Aligning student learning goals with evaluation and assessment
A critical aspect in the effectiveness of the evaluation and assessment framework is
its proper alignment with educational goals and student learning objectives. This involves
a range of aspects. First, it requires evaluation and assessment procedures to align with
the main principles embedded in educational goals and student learning objectives. For
instance, if educational goals are based on principles such as student-centred learning,
collaborative work, achievement of competencies and assessment for learning then there
should be greater emphasis on the developmental function of evaluation and assessment,
involving more attention to student formative assessment, greater emphasis on self-
reflection for all the school agents, greater focus on continuous improvement in teacher
appraisal, and better use of results for feedback.
Second, evaluation and assessment procedures require direct alignment with student
learning objectives. This implies designing fit-for-purpose student assessments which
focus on the competencies promoted in student learning objectives, ensuring the overall
evaluation and assessment framework captures the whole range of student learning
objectives, and developing teaching and school management standards which are aligned
with student learning objectives. Third, it is essential that all school agents have a clear
understanding of education goals. This requires goals to be clearly articulated; the
development of clear learning expectations and criteria to assess achievement of learning
objectives; room for schools to exercise some autonomy in adapting learning objectives
to their local needs; and collaboration among teachers and schools to ensure moderation
processes which enhance the consistency with which learning goals are achieved. Fourth,
it is essential to evaluate the impact of evaluation and assessment against student learning
objectives on the quality of the teaching and learning.

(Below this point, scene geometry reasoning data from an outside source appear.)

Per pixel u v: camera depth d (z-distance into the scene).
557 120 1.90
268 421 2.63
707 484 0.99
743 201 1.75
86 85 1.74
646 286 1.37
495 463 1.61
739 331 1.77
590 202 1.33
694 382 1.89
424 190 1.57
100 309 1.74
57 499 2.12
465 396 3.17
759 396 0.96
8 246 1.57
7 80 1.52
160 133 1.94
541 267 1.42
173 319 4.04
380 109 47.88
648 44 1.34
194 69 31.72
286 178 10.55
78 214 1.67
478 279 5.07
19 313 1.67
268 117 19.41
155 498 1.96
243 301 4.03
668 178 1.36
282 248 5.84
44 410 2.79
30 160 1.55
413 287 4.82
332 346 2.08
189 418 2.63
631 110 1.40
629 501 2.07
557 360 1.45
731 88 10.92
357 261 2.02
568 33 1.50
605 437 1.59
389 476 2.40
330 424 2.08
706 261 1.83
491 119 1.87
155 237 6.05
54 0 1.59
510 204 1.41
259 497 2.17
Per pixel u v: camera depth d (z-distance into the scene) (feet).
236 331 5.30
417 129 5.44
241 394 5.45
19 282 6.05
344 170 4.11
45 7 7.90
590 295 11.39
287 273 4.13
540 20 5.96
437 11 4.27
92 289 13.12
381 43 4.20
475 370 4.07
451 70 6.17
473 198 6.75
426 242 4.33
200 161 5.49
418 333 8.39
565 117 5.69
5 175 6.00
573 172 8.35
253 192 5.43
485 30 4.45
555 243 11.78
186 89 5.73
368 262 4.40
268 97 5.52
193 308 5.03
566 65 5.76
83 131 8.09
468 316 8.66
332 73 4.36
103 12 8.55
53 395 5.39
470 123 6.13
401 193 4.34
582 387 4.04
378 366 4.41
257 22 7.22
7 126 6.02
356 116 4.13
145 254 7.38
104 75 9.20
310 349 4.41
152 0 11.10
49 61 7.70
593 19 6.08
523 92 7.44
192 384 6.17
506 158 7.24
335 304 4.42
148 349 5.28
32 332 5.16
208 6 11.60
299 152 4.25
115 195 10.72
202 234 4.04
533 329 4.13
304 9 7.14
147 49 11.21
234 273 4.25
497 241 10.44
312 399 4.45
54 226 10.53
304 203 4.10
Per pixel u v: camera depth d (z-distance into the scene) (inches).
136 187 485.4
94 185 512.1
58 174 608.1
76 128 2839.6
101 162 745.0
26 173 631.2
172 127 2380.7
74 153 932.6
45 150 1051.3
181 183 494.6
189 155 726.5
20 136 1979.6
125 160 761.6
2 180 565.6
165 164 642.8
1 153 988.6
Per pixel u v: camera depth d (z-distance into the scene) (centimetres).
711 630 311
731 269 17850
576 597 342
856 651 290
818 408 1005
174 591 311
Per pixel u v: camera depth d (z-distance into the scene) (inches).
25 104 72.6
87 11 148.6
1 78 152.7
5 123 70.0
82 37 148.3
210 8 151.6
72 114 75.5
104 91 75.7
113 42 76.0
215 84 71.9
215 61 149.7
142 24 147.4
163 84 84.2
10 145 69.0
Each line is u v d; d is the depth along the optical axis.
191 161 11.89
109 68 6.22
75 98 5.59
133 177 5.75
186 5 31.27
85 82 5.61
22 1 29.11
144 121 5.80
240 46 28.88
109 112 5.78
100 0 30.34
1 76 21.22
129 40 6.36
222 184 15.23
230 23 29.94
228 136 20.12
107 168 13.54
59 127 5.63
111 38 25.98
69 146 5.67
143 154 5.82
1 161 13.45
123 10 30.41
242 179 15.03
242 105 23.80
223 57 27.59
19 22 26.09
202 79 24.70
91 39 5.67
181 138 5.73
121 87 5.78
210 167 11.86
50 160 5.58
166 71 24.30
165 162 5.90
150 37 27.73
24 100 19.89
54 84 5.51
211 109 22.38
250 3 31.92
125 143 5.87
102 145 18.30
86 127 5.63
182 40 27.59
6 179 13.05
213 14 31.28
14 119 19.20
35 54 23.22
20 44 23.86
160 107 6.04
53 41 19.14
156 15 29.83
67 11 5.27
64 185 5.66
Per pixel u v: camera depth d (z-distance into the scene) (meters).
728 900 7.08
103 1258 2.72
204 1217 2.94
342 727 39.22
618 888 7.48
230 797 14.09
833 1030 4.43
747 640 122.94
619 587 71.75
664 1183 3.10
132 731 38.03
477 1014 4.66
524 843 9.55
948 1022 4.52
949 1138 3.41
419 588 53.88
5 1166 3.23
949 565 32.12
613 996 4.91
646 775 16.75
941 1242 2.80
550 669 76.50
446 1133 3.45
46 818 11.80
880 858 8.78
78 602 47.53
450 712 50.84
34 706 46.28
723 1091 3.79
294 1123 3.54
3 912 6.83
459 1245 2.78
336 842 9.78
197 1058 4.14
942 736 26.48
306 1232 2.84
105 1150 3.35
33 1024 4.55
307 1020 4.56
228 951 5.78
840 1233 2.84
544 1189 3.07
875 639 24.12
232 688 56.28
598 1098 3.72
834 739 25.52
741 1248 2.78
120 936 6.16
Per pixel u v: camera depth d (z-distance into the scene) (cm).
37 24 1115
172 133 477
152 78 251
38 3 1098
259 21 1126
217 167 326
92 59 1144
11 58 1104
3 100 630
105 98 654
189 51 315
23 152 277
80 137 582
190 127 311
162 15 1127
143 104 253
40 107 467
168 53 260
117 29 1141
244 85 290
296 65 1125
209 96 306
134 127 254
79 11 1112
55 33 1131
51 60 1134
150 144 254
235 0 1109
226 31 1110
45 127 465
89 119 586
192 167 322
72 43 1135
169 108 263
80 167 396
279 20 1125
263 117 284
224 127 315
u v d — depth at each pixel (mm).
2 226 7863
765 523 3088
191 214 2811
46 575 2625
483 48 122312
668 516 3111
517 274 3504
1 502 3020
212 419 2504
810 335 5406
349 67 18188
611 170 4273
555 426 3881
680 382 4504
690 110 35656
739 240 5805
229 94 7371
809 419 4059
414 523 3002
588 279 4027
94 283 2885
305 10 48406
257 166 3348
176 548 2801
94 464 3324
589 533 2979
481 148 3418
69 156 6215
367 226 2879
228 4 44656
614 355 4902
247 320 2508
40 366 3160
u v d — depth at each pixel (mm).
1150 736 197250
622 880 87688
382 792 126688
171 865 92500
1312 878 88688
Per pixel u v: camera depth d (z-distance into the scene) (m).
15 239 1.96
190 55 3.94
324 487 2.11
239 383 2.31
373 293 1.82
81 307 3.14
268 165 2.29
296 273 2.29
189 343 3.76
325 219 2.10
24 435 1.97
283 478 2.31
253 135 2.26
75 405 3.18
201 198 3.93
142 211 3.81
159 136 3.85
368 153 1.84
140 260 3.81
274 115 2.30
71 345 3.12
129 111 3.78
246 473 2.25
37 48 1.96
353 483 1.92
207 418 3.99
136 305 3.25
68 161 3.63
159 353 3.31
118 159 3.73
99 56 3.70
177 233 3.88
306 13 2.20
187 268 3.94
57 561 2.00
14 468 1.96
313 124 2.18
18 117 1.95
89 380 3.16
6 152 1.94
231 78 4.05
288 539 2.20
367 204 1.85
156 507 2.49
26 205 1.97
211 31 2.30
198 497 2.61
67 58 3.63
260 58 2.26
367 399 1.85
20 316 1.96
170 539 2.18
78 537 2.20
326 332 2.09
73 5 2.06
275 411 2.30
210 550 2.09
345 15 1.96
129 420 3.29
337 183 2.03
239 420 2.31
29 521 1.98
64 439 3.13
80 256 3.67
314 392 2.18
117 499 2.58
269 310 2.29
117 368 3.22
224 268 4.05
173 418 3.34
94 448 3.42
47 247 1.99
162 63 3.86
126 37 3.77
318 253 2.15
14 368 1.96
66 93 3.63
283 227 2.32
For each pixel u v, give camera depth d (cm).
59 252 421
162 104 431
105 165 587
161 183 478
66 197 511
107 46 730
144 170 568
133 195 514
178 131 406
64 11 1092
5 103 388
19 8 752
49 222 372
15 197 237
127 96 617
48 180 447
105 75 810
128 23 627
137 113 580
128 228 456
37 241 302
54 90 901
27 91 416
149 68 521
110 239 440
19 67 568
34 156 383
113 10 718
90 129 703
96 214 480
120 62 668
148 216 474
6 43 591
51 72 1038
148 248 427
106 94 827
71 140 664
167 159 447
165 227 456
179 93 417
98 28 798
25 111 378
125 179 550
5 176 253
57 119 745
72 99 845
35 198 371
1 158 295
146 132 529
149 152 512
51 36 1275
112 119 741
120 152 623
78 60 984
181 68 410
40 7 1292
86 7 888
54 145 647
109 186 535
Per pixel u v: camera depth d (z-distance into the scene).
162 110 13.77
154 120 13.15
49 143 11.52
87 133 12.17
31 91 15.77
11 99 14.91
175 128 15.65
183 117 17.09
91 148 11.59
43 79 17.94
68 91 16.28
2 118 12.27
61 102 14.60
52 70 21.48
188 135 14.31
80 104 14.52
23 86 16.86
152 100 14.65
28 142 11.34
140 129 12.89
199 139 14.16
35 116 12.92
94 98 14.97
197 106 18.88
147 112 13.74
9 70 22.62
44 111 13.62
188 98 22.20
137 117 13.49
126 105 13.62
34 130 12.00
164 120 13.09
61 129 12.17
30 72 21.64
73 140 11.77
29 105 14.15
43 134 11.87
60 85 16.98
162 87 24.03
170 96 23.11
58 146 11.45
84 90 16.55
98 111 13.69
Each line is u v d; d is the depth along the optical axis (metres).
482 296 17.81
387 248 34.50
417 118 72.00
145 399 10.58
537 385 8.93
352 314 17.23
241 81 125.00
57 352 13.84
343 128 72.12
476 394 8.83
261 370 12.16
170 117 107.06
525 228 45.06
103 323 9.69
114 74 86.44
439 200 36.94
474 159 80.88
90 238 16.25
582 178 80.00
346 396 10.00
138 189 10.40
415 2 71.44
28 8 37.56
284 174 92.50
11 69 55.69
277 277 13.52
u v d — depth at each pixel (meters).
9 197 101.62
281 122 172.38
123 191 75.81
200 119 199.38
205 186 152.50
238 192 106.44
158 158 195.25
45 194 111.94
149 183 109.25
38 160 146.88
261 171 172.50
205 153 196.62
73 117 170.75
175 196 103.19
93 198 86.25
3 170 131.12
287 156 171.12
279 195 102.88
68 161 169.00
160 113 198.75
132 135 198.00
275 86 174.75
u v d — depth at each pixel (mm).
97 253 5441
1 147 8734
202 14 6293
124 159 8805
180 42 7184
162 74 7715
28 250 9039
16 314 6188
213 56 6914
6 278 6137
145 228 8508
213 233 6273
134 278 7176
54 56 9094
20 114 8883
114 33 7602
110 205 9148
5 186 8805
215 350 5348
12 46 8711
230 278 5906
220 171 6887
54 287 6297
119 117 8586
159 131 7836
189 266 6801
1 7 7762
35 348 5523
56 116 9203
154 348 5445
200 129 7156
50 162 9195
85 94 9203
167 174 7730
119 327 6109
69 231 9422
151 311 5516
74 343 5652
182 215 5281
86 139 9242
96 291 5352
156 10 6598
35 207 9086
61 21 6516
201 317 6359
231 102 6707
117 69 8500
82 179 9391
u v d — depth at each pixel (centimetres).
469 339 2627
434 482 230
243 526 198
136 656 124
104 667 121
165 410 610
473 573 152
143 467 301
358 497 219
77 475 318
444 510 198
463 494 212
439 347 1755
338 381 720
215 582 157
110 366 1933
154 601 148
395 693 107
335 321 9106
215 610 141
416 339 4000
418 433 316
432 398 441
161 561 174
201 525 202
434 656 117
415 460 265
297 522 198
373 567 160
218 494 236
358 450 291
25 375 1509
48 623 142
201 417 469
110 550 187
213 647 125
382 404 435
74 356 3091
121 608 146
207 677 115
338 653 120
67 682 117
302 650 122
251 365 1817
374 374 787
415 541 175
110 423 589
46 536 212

Particular attention should be given
to identifying unintended effects as evaluation and assessment activities have
considerable potential to determine the behaviour of school agents.
Focussing on the improvement of classroom practices and building on teacher
professionalism
To optimise the potential of evaluation and assessment to improve what is at the heart
of education – student learning – policy makers should promote the regular use of
evaluation and assessment results for improvements in the classroom. All types of
evaluation and assessment should have educational value, and be meaningful to those
who participate in the evaluation or assessment. To this end, it is important that all those
involved in evaluation and assessment at the central, local and school level have a broad
vision of evaluation and assessment and of the need to bring together results from
different types of evaluation and assessment activities to form rounded judgements about
student learning, performance of school agents and practices within the school system and
use evaluation and assessment information for further improvement.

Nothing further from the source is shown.